Solar farm presented

Published 11:57 am Wednesday, November 15, 2017

Members of the Lunenburg County Board of Supervisors and the Chairman of the Lunenburg Planning Commission heard a presentation, from a representative of a solar farm company, who answered questions and detailed the process of potentially installing a solar farm in the county.

Francis Hodsoll, CEO of SolUnesco, based in Reston, said the company is looking to work with the county in establishing a solar farm.

Hodsoll said the farm could be anywhere from as small as 20 acres to as large as more than a hundred.

According to the SolUncesco website, the company is currently working to develop sites in Greensville County, Orange County, Gloucester County, Mecklenburg County and has operating solar panels in Purcellville and the University of Delaware.

Hodsoll noted potential benefits available for the county.

“Over 20 years, we estimate Mecklenburg will have somewhere (around) an additional million dollars in tax,” Hodsoll said. “In all of our program applications, we put an education management plan in, telling you exactly how we’re going to maintain that buffer … We want to be a good neighbor. We want people to go by our site and say, ‘oh that looks nice.’”

Hodsoll noted that the

company would work to create a buffer, meaning that the solar farm would potentially be behind trees so it would not be visible when driving on roads.

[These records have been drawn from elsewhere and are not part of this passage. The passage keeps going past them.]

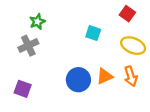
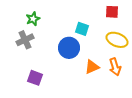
red square: (127, 14) -> (112, 12), turned -32
blue circle: (78, 80) -> (69, 48), moved
purple square: (23, 89) -> (35, 78), moved

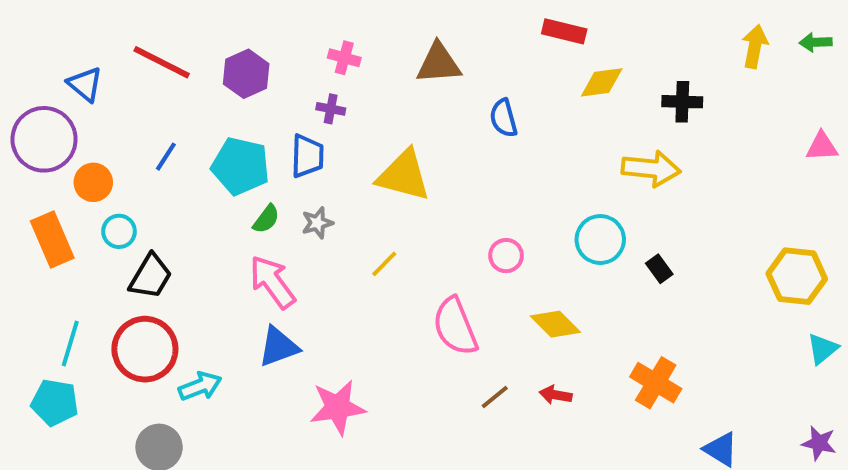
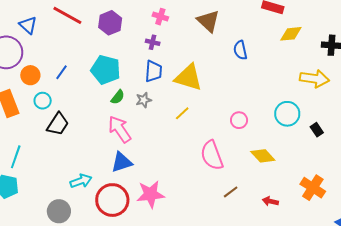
brown triangle: (439, 63) -> (208, 21), turned 45
blue trapezoid: (307, 156) -> (154, 71), moved
blue line: (166, 157) -> (62, 72), moved
yellow line: (384, 264) -> (182, 113), moved
red circle: (145, 349) -> (112, 200), moved
red arrow: (556, 395) -> (270, 201), moved

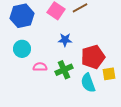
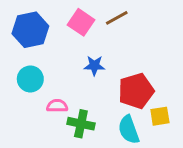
green cross: (64, 70) -> (81, 124), moved, turned 36

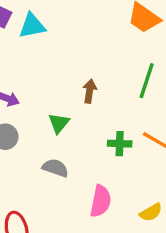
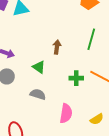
green triangle: (59, 123) -> (39, 67), turned -32

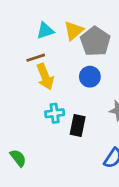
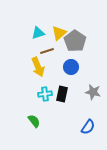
brown line: (36, 58) -> (47, 51), moved
black rectangle: (78, 125) -> (62, 94), moved
green semicircle: (18, 158) -> (34, 121), moved

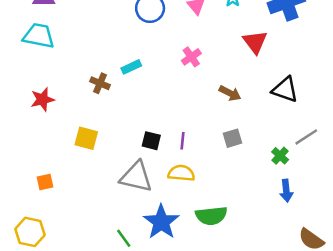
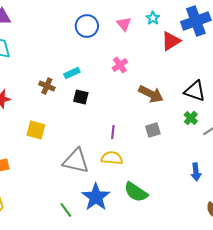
red triangle: (255, 42) -> (171, 41), moved, turned 35
brown arrow: (230, 93) -> (151, 94), size x1.4
black square: (151, 141) -> (81, 97), moved
green cross: (280, 156) -> (191, 118), moved
green semicircle: (211, 216) -> (136, 192), turned 40

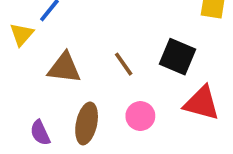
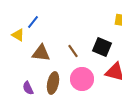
yellow triangle: (22, 34) -> (18, 35), turned -40
pink circle: (140, 116) -> (82, 79), size x1.5

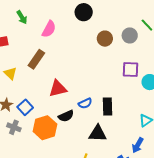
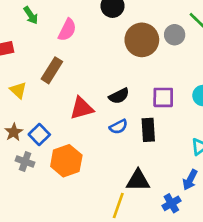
brown circle: (105, 39) -> (142, 40), size x1.6
purple square: (130, 70) -> (163, 97), moved
black semicircle: (66, 116) -> (119, 96), moved
black triangle: (98, 133) -> (138, 180), moved

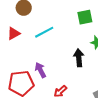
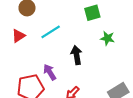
black arrow: (79, 58) -> (76, 55), moved

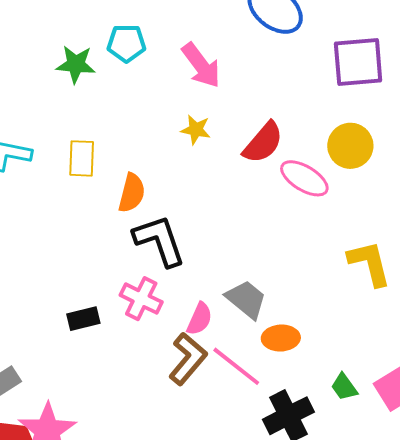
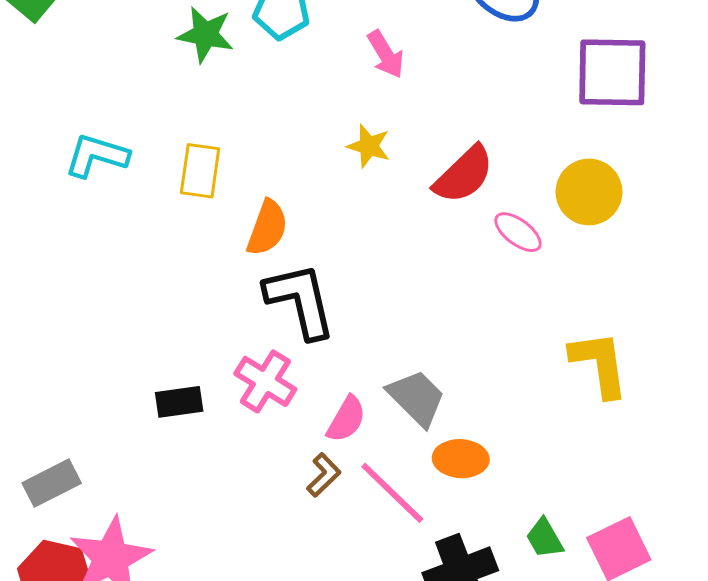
pink arrow: (201, 65) -> (386, 54), size x0.7
pink ellipse: (304, 178) -> (518, 232), size x0.7
brown L-shape: (188, 359) -> (324, 475), size x0.6

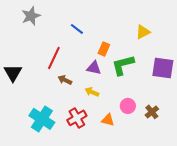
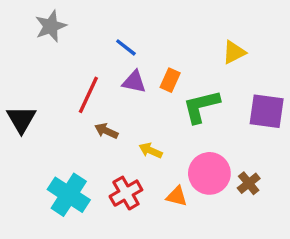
purple triangle: (94, 68) -> (134, 82), moved
pink circle: (128, 106) -> (209, 173), size x1.6

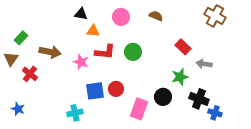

Members of the Board of Supervisors and the public asked questions and expressed concerns relating to the potential solar farm’s impact on the environment and surrounding facilities.

Brown’s Store District Supervisor Mike Hankins asked Hodsoll about potential threats relating to exposure to heavy metals, and potential jobs that could come from building the solar farm.

“If we decide to do something like this, what are we talking about as far as impact on jobs,” Hankins said.

Hodsoll said the farms are typically made from glass, steel, aluminum or silicon, which he described as non-toxic substances.

“It’s a very simple, straightforward technology,” Hodsoll said.

Concerning jobs, Hodsoll said that jobs could increase in the region as companies may expand to include skills relating to solar farm maintenance.

“Really, I think we’re going to see businesses grow up in this region. Contractors that may have been working on one thing, they’re going to expand and do more solar work. So we would expect to see several thousand jobs associated with these projects in this region over the next 4-5 years,” Hodsoll said. He said the company is interested in working with area community colleges to create training programs for the solar farms.

Machinery and Tools Tax will go to county, Hodsoll said, which would make up a majority of any potential increase in revenue that could follow the solar farm.

Thomas Rinehart, in the audience, voiced concern about potential glare from the panels that could interfere with pilots using the nearby airport.

Hodsoll said if the solar farm is within 5 miles of an airport, the Federal Aviation Association (FAA) will study the area for potential problems.

“These systems are designed to absorb light. Sure, along the inverter, something like that, and you’ll have the sun hit a certain way, there will be some glare just like from any building, but there’s not any glare issue,” Hodsoll said.

He noted a fence would be installed and the farm would be remotely monitored to deter vandalism in the area.